------ ARTICLE ------

The Raspberry Pi Zero W is a great platform for IoT projects, with a smattering of GPIO and onboard WiFi. However, security is an important consideration when it comes to the Internet of Things and it can be beneficial to keep your IoT devices on a separate network for safety’s sake. [Albert] wanted to do this all on board the Pi Zero W, and figured out how to get it acting as an access point and a client all at the same time.
[Albert] starts off with a fresh install of Raspbian Stretch, and sets the Pi up in OTG mode. This allows access to the Pi over a USB serial terminal. This is great for productivity when working on headless networking projects, as it can be frustrating trying to work with an SSH session that keeps dropping out when you change settings.

------ DATASET ENTRIES ------

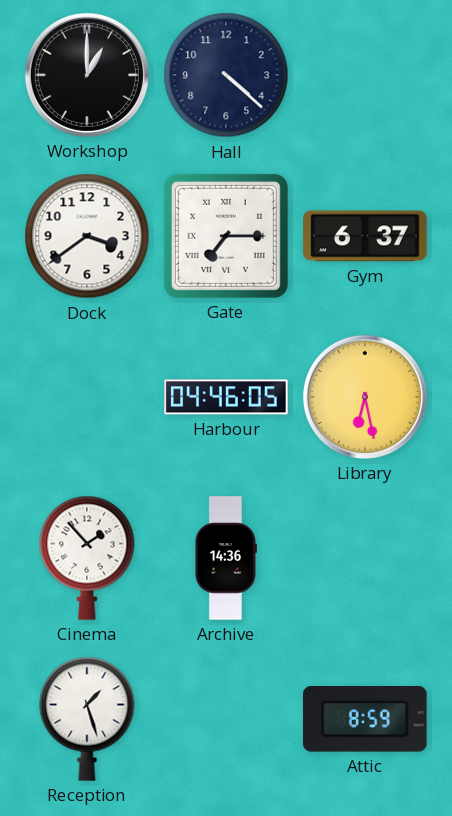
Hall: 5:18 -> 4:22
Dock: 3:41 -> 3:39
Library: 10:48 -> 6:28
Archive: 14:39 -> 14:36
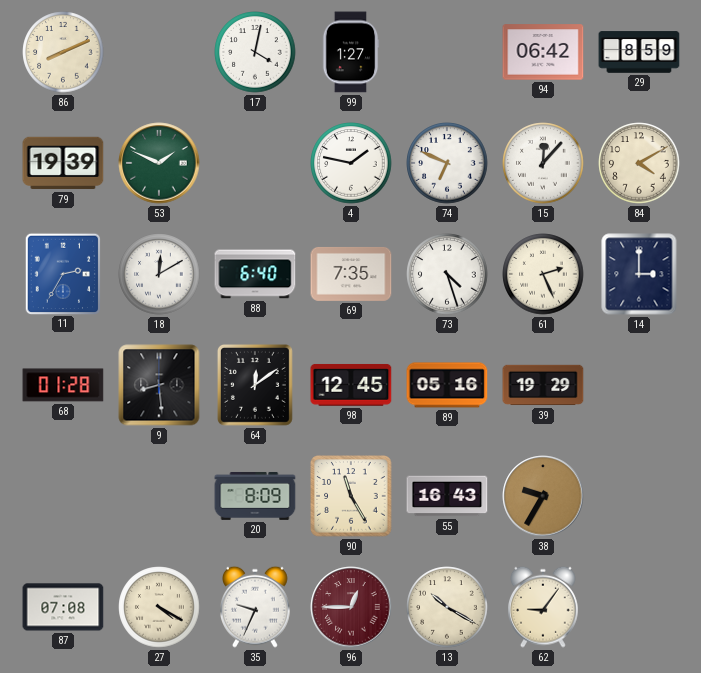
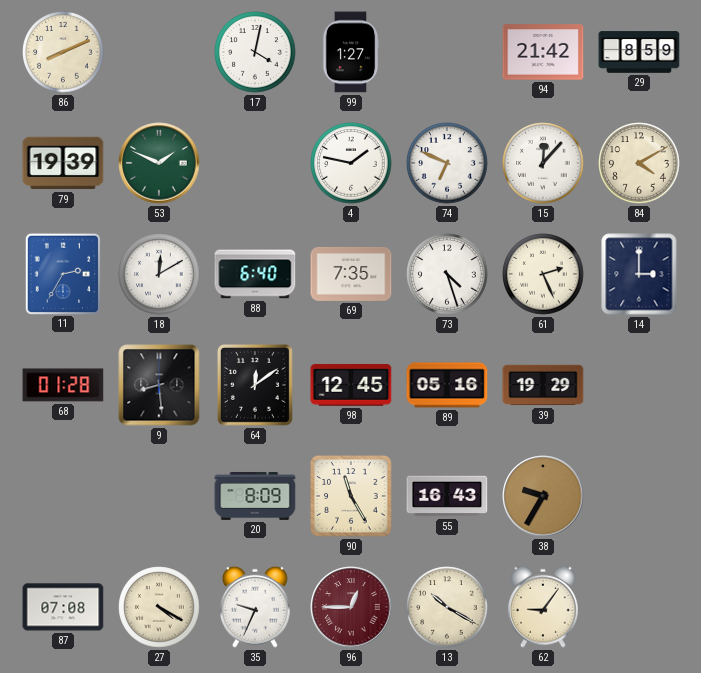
94: 06:42 -> 21:42
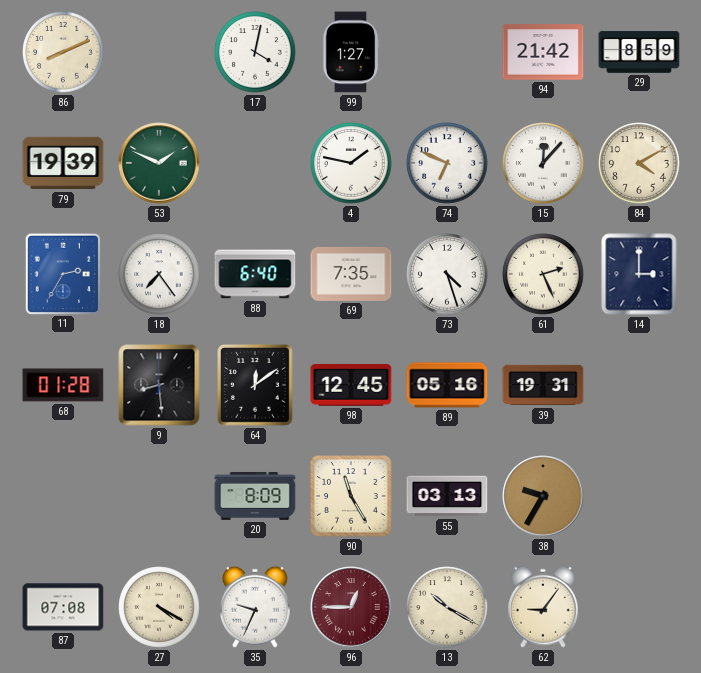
18: 12:10 -> 7:24
39: 19:29 -> 19:31
55: 16:43 -> 03:13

------

TASKS FOR THIS EXERCISE:
A – List every abbreviation in the Pi Zero W article that consists of two or more capital letters.
B – Reproduce the stretch of the Pi Zero W article from "The Raspberry Pi" through "you change settings.".

LIST OF SOLUTIONS:
A – GPIO, OTG, USB, SSH

B –
The Raspberry Pi Zero W is a great platform for IoT projects, with a smattering of GPIO and onboard WiFi. However, security is an important consideration when it comes to the Internet of Things and it can be beneficial to keep your IoT devices on a separate network for safety’s sake. [Albert] wanted to do this all on board the Pi Zero W, and figured out how to get it acting as an access point and a client all at the same time.
[Albert] starts off with a fresh install of Raspbian Stretch, and sets the Pi up in OTG mode. This allows access to the Pi over a USB serial terminal. This is great for productivity when working on headless networking projects, as it can be frustrating trying to work with an SSH session that keeps dropping out when you change settings.